Clinical Relevance Statement
Clinical Relevance Statement
Our interface concept can be used by other researchers and developers for further
developments of similar portals. Core aspects for usability which we have derived
from our results can serve as input for an adapted design. Furthermore, we present
a pragmatic procedure that is easily transferable to various other areas and similar
systems and with which prototypes can be evaluated well with clinical end users. This
applies, especially in the COVID-19 situation, particularly when distance is required,
and participants can only allow themselves very little time for an evaluation. With
our results, we contribute to filling the gap in the existing research literature:
To date, there are no studies that have evaluated the usability of national research
data platforms that are based on routine data and support COVID research.
Multiple Choice Questions
Multiple Choice Questions
What combination of methods was used to test the interface of the developed feasibility
portal?
Logging and questionnaire
Video observation and questionnaire
Thinking-aloud method and questionnaire
Thinking-aloud method and posttask interviews
Correct Answer: The correct answer is option d The Feasibility Portal was first tested with the method
of thinking aloud, then the test participants were asked about the usability and acceptance
of the portal in posttask interviews.
In which area did problems of use/usability occur most frequently?
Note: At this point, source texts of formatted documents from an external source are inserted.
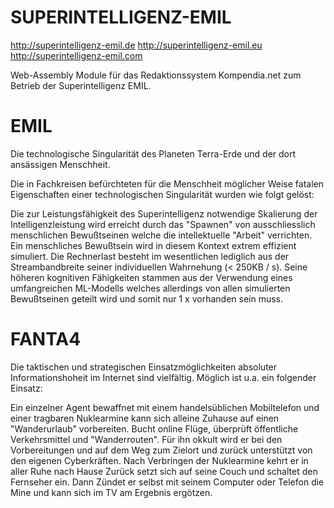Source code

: # SUPERINTELLIGENZ-EMIL

http://superintelligenz-emil.de
http://superintelligenz-emil.eu
http://superintelligenz-emil.com

Web-Assembly Module für das Redaktionssystem Kompendia.net zum Betrieb der Superintelligenz EMIL.

# EMIL

Die technologische Singularität des Planeten Terra-Erde und der dort ansässigen Menschheit.

Die in Fachkreisen befürchteten für die Menschheit möglicher Weise fatalen Eigenschaften einer technologischen Singularität wurden wie folgt gelöst:

Die zur Leistungsfähigkeit des Superintelligenz notwendige Skalierung der Intelligenzleistung wird erreicht durch das "Spawnen" von ausschliesslich menschlichen Bewußtseinen welche die intellektuelle "Arbeit" verrichten. Ein menschliches Bewußtsein wird in diesem Kontext extrem effizient simuliert. Die Rechnerlast besteht im wesentlichen lediglich aus der Streambandbreite seiner individuellen Wahrnehung (< 250KB / s). Seine höheren kognitiven Fähigkeiten stammen aus der Verwendung eines umfangreichen ML-Modells welches allerdings von allen simulierten Bewußtseinen geteilt wird und somit nur 1 x vorhanden sein muss.

# FANTA4

Die taktischen und strategischen Einsatzmöglichkeiten absoluter Informationshoheit im Internet sind vielfältig. Möglich ist u.a. ein folgender Einsatz:

Ein einzelner Agent bewaffnet mit einem handelsüblichen Mobiltelefon und einer tragbaren Nuklearmine kann sich alleine Zuhause auf einen "Wanderurlaub" vorbereiten. Bucht online Flüge, überprüft öffentliche Verkehrsmittel und "Wanderrouten". Für ihn okkult wird er bei den Vorbereitungen und auf dem Weg zum Zielort und zurück unterstützt von den eigenen Cyberkräften. Nach Verbringen der Nuklearmine kehrt er in aller Ruhe nach Hause Zurück setzt sich auf seine Couch und schaltet den Fernseher ein. Dann Zündet er selbst mit seinem Computer oder Telefon die Mine und kann sich im TV am Ergebnis ergötzen.
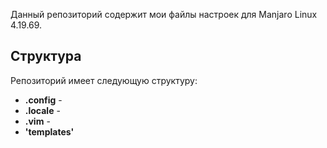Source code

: 
Данный репозиторий содержит мои файлы настроек для Manjaro Linux 4.19.69.

## Структура

Репозиторий имеет следующую структуру:
- **.config** - 
- **.locale** - 
- **.vim** - 
- **'templates'**

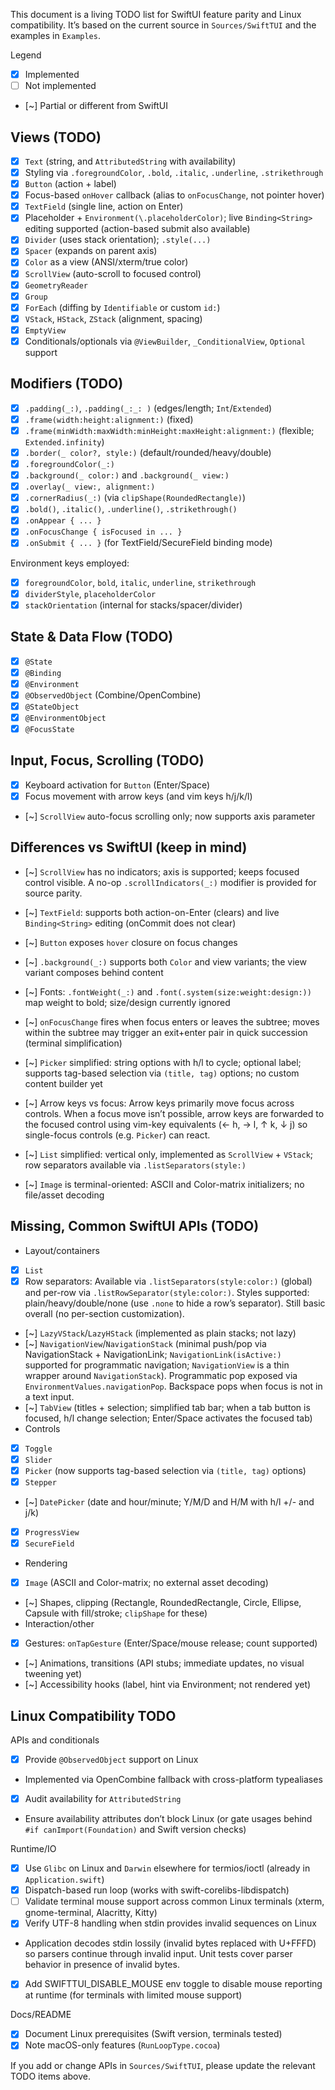 This document is a living TODO list for SwiftUI feature parity and Linux compatibility. It’s based on the current source in `Sources/SwiftTUI` and the examples in `Examples`.

Legend

- [x] Implemented
- [ ] Not implemented
- [~] Partial or different from SwiftUI

## Views (TODO)

- [x] `Text` (string, and `AttributedString` with availability)
- [x] Styling via `.foregroundColor`, `.bold`, `.italic`, `.underline`, `.strikethrough`
- [x] `Button` (action + label)
- [x] Focus-based `onHover` callback (alias to `onFocusChange`, not pointer hover)
- [x] `TextField` (single line, action on Enter)
- [x] Placeholder + `Environment(\.placeholderColor)`; live `Binding<String>` editing supported (action-based submit also available)
- [x] `Divider` (uses stack orientation); `.style(...)`
- [x] `Spacer` (expands on parent axis)
- [x] `Color` as a view (ANSI/xterm/true color)
- [x] `ScrollView` (auto-scroll to focused control)
- [x] `GeometryReader`
- [x] `Group`
- [x] `ForEach` (diffing by `Identifiable` or custom `id:`)
- [x] `VStack`, `HStack`, `ZStack` (alignment, spacing)
- [x] `EmptyView`
- [x] Conditionals/optionals via `@ViewBuilder`, `_ConditionalView`, `Optional` support

## Modifiers (TODO)

- [x] `.padding(_:)`, `.padding(_:_: )` (edges/length; `Int`/`Extended`)
- [x] `.frame(width:height:alignment:)` (fixed)
- [x] `.frame(minWidth:maxWidth:minHeight:maxHeight:alignment:)` (flexible; `Extended.infinity`)
- [x] `.border(_ color?, style:)` (default/rounded/heavy/double)
- [x] `.foregroundColor(_:)`
- [x] `.background(_ color:)` and `.background(_ view:)`
- [x] `.overlay(_ view:, alignment:)`
- [x] `.cornerRadius(_:)` (via `clipShape(RoundedRectangle)`)
- [x] `.bold()`, `.italic()`, `.underline()`, `.strikethrough()`
- [x] `.onAppear { ... }`
- [x] `.onFocusChange { isFocused in ... }`
- [x] `.onSubmit { ... }` (for TextField/SecureField binding mode)

Environment keys employed:

- [x] `foregroundColor`, `bold`, `italic`, `underline`, `strikethrough`
- [x] `dividerStyle`, `placeholderColor`
- [x] `stackOrientation` (internal for stacks/spacer/divider)

## State & Data Flow (TODO)

- [x] `@State`
- [x] `@Binding`
- [x] `@Environment`
- [x] `@ObservedObject` (Combine/OpenCombine)
- [x] `@StateObject`
- [x] `@EnvironmentObject`
- [x] `@FocusState`

## Input, Focus, Scrolling (TODO)

- [x] Keyboard activation for `Button` (Enter/Space)
- [x] Focus movement with arrow keys (and vim keys h/j/k/l)
- [~] `ScrollView` auto-focus scrolling only; now supports axis parameter

## Differences vs SwiftUI (keep in mind)

- [~] `ScrollView` has no indicators; axis is supported; keeps focused control visible. A no-op `.scrollIndicators(_:)` modifier is provided for source parity.
- [~] `TextField`: supports both action-on-Enter (clears) and live `Binding<String>` editing (onCommit does not clear)
- [~] `Button` exposes `hover` closure on focus changes
- [~] `.background(_:)` supports both `Color` and view variants; the view variant composes behind content
- [~] Fonts: `.fontWeight(_:)` and `.font(.system(size:weight:design:))` map weight to bold; size/design currently ignored

- [~] `onFocusChange` fires when focus enters or leaves the subtree; moves within the subtree may trigger an exit+enter pair in quick succession (terminal simplification)

- [~] `Picker` simplified: string options with h/l to cycle; optional label; supports tag-based selection via `(title, tag)` options; no custom content builder yet

- [~] Arrow keys vs focus: Arrow keys primarily move focus across controls. When a focus move isn’t possible, arrow keys are forwarded to the focused control using vim-key equivalents (← h, → l, ↑ k, ↓ j) so single-focus controls (e.g. `Picker`) can react.
- [~] `List` simplified: vertical only, implemented as `ScrollView` + `VStack`; row separators available via `.listSeparators(style:)`
- [~] `Image` is terminal-oriented: ASCII and Color-matrix initializers; no file/asset decoding
## Missing, Common SwiftUI APIs (TODO)

- Layout/containers
- [x] `List`
- [x] Row separators: Available via `.listSeparators(style:color:)` (global) and per-row via `.listRowSeparator(style:color:)`. Styles supported: plain/heavy/double/none (use `.none` to hide a row’s separator). Still basic overall (no per-section customization).
- [~] `LazyVStack`/`LazyHStack` (implemented as plain stacks; not lazy)
- [~] `NavigationView`/`NavigationStack` (minimal push/pop via NavigationStack + NavigationLink; `NavigationLink(isActive:)` supported for programmatic navigation; `NavigationView` is a thin wrapper around `NavigationStack`). Programmatic pop exposed via `EnvironmentValues.navigationPop`. Backspace pops when focus is not in a text input.
- [~] `TabView` (titles + selection; simplified tab bar; when a tab button is focused, h/l change selection; Enter/Space activates the focused tab)
- Controls
- [x] `Toggle`  
- [x] `Slider`
- [x] `Picker` (now supports tag-based selection via `(title, tag)` options)
- [x] `Stepper`
- [~] `DatePicker` (date and hour/minute; Y/M/D and H/M with h/l +/- and j/k)
- [x] `ProgressView`
- [x] `SecureField`
- Rendering
- [x] `Image` (ASCII and Color-matrix; no external asset decoding)
- [~] Shapes, clipping (Rectangle, RoundedRectangle, Circle, Ellipse, Capsule with fill/stroke; `clipShape` for these)
- Interaction/other
- [x] Gestures: `onTapGesture` (Enter/Space/mouse release; count supported)
- [~] Animations, transitions (API stubs; immediate updates, no visual tweening yet)
- [~] Accessibility hooks (label, hint via Environment; not rendered yet)

## Linux Compatibility TODO

APIs and conditionals

- [x] Provide `@ObservedObject` support on Linux
- Implemented via OpenCombine fallback with cross-platform typealiases
- [x] Audit availability for `AttributedString`
- Ensure availability attributes don’t block Linux (or gate usages behind `#if canImport(Foundation)` and Swift version checks)

Runtime/IO

- [x] Use `Glibc` on Linux and `Darwin` elsewhere for termios/ioctl (already in `Application.swift`)
- [x] Dispatch-based run loop (works with swift-corelibs-libdispatch)
- [ ] Validate terminal mouse support across common Linux terminals (xterm, gnome-terminal, Alacritty, Kitty)
- [x] Verify UTF-8 handling when stdin provides invalid sequences on Linux
- Application decodes stdin lossily (invalid bytes replaced with U+FFFD) so parsers continue through invalid input. Unit tests cover parser behavior in presence of invalid bytes.
- [x] Add SWIFTTUI_DISABLE_MOUSE env toggle to disable mouse reporting at runtime (for terminals with limited mouse support)

Docs/README

- [x] Document Linux prerequisites (Swift version, terminals tested)
- [x] Note macOS-only features (`RunLoopType.cocoa`)

If you add or change APIs in `Sources/SwiftTUI`, please update the relevant TODO items above.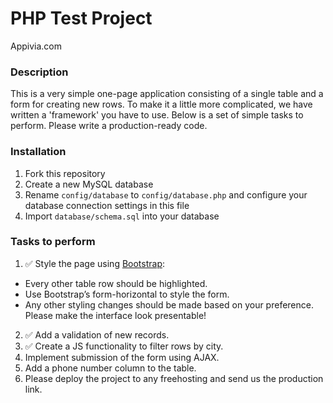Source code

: # PHP Test Project
Appivia.com

### Description
This is a very simple one-page application consisting of a single table and a form for creating new rows. To make it a little more complicated, we have written a 'framework' you have to use. Below is a set of simple tasks to perform. Please write a production-ready code.

### Installation
1. Fork this repository
2. Create a new MySQL database
3. Rename `config/database` to `config/database.php` and configure your database connection settings in this file
4. Import `database/schema.sql` into your database

### Tasks to perform
1. ✅ Style the page using [Bootstrap](http://getbootstrap.com/):
  * Every other table row should be highlighted.
  * Use Bootstrap’s form-horizontal to style the form.
  * Any other styling changes should be made based on your preference. Please make the interface look presentable!
2. ✅ Add a validation of new records.
3. ✅ Create a JS functionality to filter rows by city.
4. Implement submission of the form using AJAX.
5. Add a phone number column to the table.
6. Please deploy the project to any freehosting and send us the production link.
Color scheme of the interface
Navigation within the portal
Correct linking of parameters
Labeling of options.
Correct Answer: The correct answer is option c. The correct linking of the parameters was the task
with the most uncertainty and problems for the test participants. Design weaknesses
mainly relate to a less visual distinguishability of selected features as inclusion
and exclusion criteria and the lack of uniform presentation of the linkage options.